Dave drove us all the way to Berkeley and to the apartment that my recently divorced Aunt shared with her child, my brother, now eight.  Now I was thrilled to suddenly have a brother.  I followed him everywhere and instead of using his name I addressed him as brother, a fact he pointed out to me on a later visit I made to him on slightly more normal transportation.  Keith and I had little in common since he had been adopted into a pretty normal household with his new mother, our aunt Anne, and his new father, her husband Dave Brubacher, while I was raised by our mother but also an aunt, and a friend as well as a couple of different “daddies” at different times.  Despite this we seemed remarkably similar.  

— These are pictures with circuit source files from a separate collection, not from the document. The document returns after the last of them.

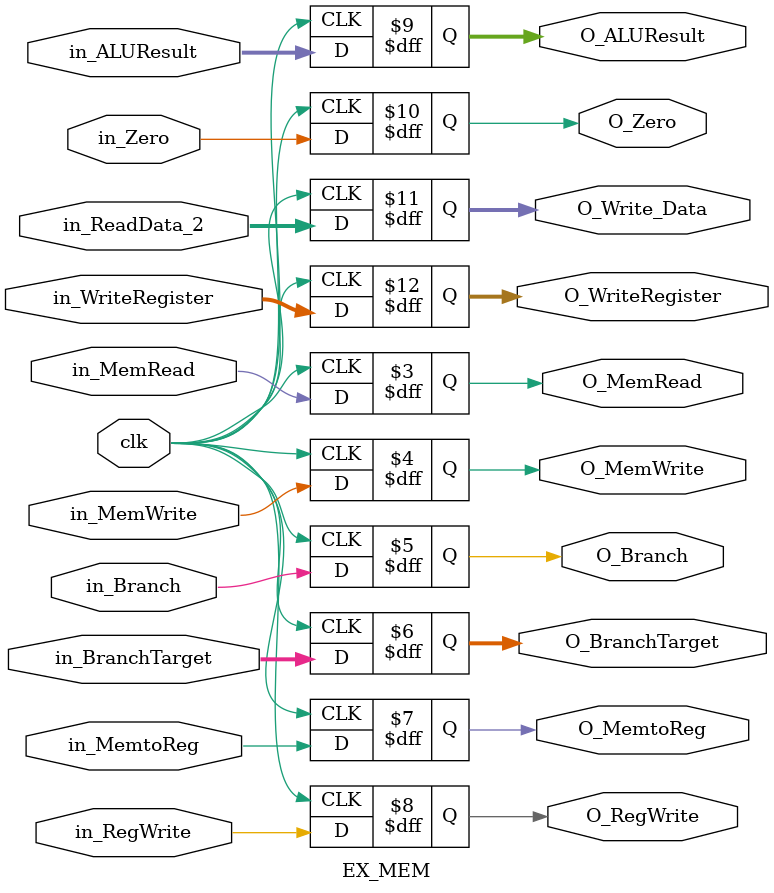
<source format=v>
`timescale 1ns / 1ps
module EX_MEM(
	input clk,
	// Memory Control Signals
	input 		 in_MemRead, in_MemWrite,
	
	// Branch Control Signals
	input			 in_Branch,
	input [15:0] in_BranchTarget, // PC+2+Immediate
	// WriteBack Control Signals
	input 		 in_MemtoReg, in_RegWrite,
	
	// Other Inputs
	input [15:0] in_ALUResult,
	input			 in_Zero,
	input [15:0] in_ReadData_2,
	
	// Write Register for Write back stage
	input	[2:0] in_WriteRegister,
	
	
	//Outputs
	output	reg				O_MemRead, O_MemWrite,
	output	reg				O_Branch,
	output	reg 	[15:0]	O_BranchTarget,
	output	reg				O_MemtoReg, O_RegWrite,
	output	reg	[15:0] 	O_ALUResult,
	output	reg				O_Zero, 
	output 	reg 	[15:0]	O_Write_Data,
	output	reg	[2:0]		O_WriteRegister
    );
	 
	 initial begin
		O_Branch = 0;
		O_MemWrite = 0;
		O_RegWrite = 0;
	end
	 
	always@(negedge clk ) begin
		O_MemRead  			<= in_MemRead ;
		O_MemWrite  		<= in_MemWrite ;
		O_Branch    		<= in_Branch;
		O_BranchTarget		<= in_BranchTarget ;
		O_MemtoReg			<= in_MemtoReg ;
		O_RegWrite			<= in_RegWrite;
		O_ALUResult			<= in_ALUResult;
		O_Zero				<= in_Zero;
		O_Write_Data		<= in_ReadData_2;
		O_WriteRegister	<= in_WriteRegister;
	end 

endmodule

</source>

For me it was a great summer.  In spite of missing my mother I had gone on a great adventure and met a brother I didn’t realize I had.  The adventure wasn’t over yet.  Dave the trucker was making a return trip that went North all the way to Seattle and didn’t want Daphne and I back on the side of the freeway.  He lived in Los Angeles and felt the easiest way for him to get us was to fly us down to LA.  Daphne and Anne realizing we’d be in LA decided that we should all go and make a stop at Disneyland.  I remember getting to the little park in Anaheim.  Keith and I each got one book of tickets, realizing pretty quickly that there were only two E-tickets and a bunch of A-tickets.  E-tickets got you on the Pirates of the Caribbean, A-tickets the dumbo ride.  But that was Ok because I got to eat lunch at the Blue Bayou where you watched all the boats bobbing past on their way to the drop into the pirate’s cave.  


That summer was the type you want to be able to write about when the teacher asks you to write about your summer vacation.  While my mother fished for steelhead and cut eight foot sharks out of the net while they bobbed below her mouth gaping open I ate a birthday cake shaped like a tugboat.  While Nixon tried to stop the Watergate scandal from awaking the American public to his misdeeds, I had clam chowder at the Blue Bayou and drank glasses of Coca Cola.  America was reeling from the Vietnam war and the Civil Rights battles of the sixties and I was reeling from the excitement of learning about my brother Keith.